In Lawson v Serco Ltd [2006] UKHL 3, Lord Hoffmann identified three categories of employees who would fall within the jurisdiction of the employment tribunal: employees working in Great Britain; peripatetic employees where the employee is ‘based’ in Great Britain; and, in some exceptional cases, expatriate employees [9-12]. But it would be difficult to fit Mr Ravat’s case into any of Lord Hoffmann’s categories [13]. The problem that it raises must be resolved by applying the relevant guiding principles to the facts described in the employment tribunal’s judgment [25]. The question in each case is whether section 94(1) applied to the particular case, notwithstanding its foreign elements. It is not for the courts to lay down a series of fixed rules where Parliament has decided not to do so. Their role is rather to give effect to what Parliament may reasonably be taken to have intended by identifying and applying the relevant principles [26].

The starting point is that the employment relationship must have a stronger connection with Great Britain than with the foreign country where the employee works. The general rule is that the place of employment is decisive, but that is not an absolute rule [27]. In some cases, an exception can be made because the connection between Great Britain and the employment relationship is sufficiently strong to enable it to be presumed that, although they were working abroad, Parliament must have intended that section 94(1) should apply to them. It will always be a question of fact and degree as to whether the connection is sufficiently strong to overcome the general rule that the place of employment is decisive. The case of those who are truly expatriate because they not only work but also live outside Great Britain requires an especially strong connection with Great Britain and British employment law before an exception can be made for them [28]. But it does not follow that the connection that must be shown in the case of those who are not truly expatriate, because they are not both working and living overseas, must achieve the high standard that would enable one to say that their case was exceptional. In this case, the fact that the commuter has his home in Great Britain, with all the consequences that flow from this for the terms and conditions of his employment, makes the burden in his case of showing that there was a sufficient connection less onerous.

The question of law is whether section 94(1) applies to this particular employment.

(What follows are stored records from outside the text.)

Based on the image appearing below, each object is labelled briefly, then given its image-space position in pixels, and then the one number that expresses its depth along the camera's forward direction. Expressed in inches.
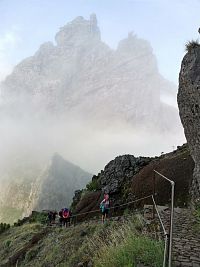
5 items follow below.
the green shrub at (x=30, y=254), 500.7
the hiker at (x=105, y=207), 478.3
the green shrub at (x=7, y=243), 676.6
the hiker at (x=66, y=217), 613.7
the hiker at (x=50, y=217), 792.5
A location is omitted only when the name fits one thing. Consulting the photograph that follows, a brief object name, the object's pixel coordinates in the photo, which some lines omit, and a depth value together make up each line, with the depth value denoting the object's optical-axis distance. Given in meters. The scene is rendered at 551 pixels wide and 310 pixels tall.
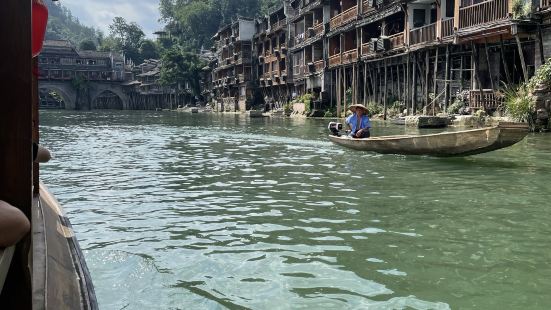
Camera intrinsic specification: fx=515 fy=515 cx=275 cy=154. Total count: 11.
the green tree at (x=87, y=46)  100.31
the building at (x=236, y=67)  62.88
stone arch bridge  84.00
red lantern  2.85
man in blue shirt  14.49
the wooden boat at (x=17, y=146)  1.60
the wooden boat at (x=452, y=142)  10.14
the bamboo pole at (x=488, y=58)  20.78
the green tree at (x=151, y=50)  108.56
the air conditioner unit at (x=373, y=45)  29.21
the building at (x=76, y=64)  83.81
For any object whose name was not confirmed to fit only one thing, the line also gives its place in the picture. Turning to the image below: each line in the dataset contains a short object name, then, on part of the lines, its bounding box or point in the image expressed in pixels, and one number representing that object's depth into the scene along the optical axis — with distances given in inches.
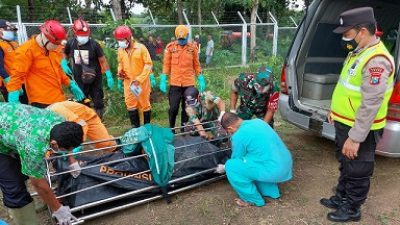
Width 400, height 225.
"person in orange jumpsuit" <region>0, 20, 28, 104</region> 165.0
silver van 132.8
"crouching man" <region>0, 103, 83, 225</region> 72.6
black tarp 98.2
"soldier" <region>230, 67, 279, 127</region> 127.2
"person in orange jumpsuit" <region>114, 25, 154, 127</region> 159.8
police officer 81.1
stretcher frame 93.7
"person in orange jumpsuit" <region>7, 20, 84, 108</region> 124.3
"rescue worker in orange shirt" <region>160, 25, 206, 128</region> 168.4
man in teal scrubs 102.3
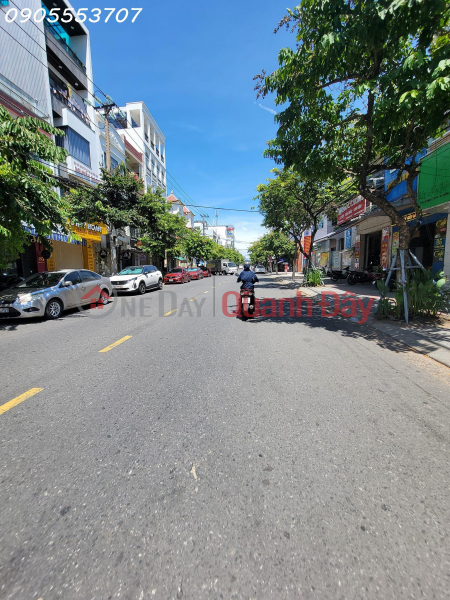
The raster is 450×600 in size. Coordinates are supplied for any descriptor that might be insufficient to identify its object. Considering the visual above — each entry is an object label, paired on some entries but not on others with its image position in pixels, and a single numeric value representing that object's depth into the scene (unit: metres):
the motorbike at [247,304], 8.48
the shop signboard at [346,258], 23.57
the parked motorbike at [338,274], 21.34
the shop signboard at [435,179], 10.88
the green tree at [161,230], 19.98
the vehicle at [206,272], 39.75
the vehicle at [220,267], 46.66
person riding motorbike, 8.47
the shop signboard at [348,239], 23.23
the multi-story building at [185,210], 59.50
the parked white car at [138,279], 15.37
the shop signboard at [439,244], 11.84
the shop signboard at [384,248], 16.98
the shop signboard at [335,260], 27.45
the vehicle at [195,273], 30.90
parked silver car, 8.36
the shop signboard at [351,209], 17.96
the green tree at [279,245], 37.28
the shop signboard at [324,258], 30.92
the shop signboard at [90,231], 18.75
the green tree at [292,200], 16.45
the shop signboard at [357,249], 21.20
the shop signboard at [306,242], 35.55
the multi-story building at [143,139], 31.09
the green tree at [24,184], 7.30
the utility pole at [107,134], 18.25
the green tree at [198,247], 40.97
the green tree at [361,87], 4.87
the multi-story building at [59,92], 15.49
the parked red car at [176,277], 25.59
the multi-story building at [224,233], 89.95
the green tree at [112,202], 16.81
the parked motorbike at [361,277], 17.98
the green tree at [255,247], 47.85
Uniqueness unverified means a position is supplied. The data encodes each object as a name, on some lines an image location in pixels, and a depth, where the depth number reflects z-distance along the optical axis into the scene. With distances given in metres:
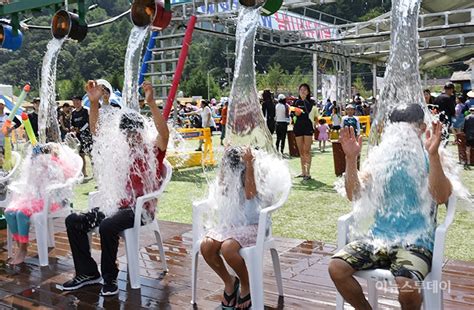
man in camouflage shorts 2.18
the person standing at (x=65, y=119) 9.26
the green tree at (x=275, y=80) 44.42
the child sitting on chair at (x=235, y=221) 2.77
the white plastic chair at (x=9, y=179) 4.14
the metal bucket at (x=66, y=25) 4.54
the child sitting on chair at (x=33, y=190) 3.89
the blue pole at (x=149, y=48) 6.84
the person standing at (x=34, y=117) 8.77
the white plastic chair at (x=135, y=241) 3.25
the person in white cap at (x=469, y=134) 8.08
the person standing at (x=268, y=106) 9.67
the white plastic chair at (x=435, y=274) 2.18
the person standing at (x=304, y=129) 7.50
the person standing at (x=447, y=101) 9.16
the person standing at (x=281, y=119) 9.89
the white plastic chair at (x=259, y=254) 2.67
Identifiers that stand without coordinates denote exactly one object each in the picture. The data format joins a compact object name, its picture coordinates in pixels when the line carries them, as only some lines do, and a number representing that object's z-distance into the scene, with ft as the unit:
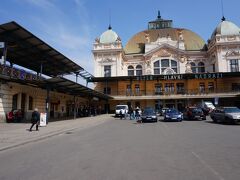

The question of fact is whether the connection between the circumstances of the employment and Great Britain and with British employment law was sufficiently strong to enable it to be said that it would be appropriate for the employee to have a claim for unfair dismissal in Great Britain [29].

In this case, Mr Ravat was working in Libya, for a different Halliburton associated company which was based in Germany, and the decision to dismiss him was taken by an individual based in Cairo. But all the other factors point towards Great Britain as the place with which, in comparison with any other, Mr Ravat’s employment had the closer connection [30]. The Appellant’s business was based in Great Britain. It treated Mr Ravat as a commuter, which meant that all the benefits for which he would have been eligible had he been working in Great Britain were preserved for him [31]. Although it was not open to the parties to contract in to the jurisdiction of the employment tribunal, factors such as any assurance that the employer may have given to the employee regarding the applicability of UK employment law, and the way the employment relationship is then handled in practice must play a part in the overall assessment [32]. On being assigned to Libya, Mr Ravat was assured that UK employment law would apply to his contract. The documentation he received reflected this, and in fact matters relating to the termination of his employment were handled by the Appellant’s human resources department in Aberdeen [33-34]. As the question is ultimately one of degree, considerable respect must be given to the decision of the employment tribunal as the primary fact-finder. In the circumstances of this case, section 94(1) must be interpreted as applying to Mr Ravat’s employment, and the employment tribunal therefore has jurisdiction to hear his claim [35].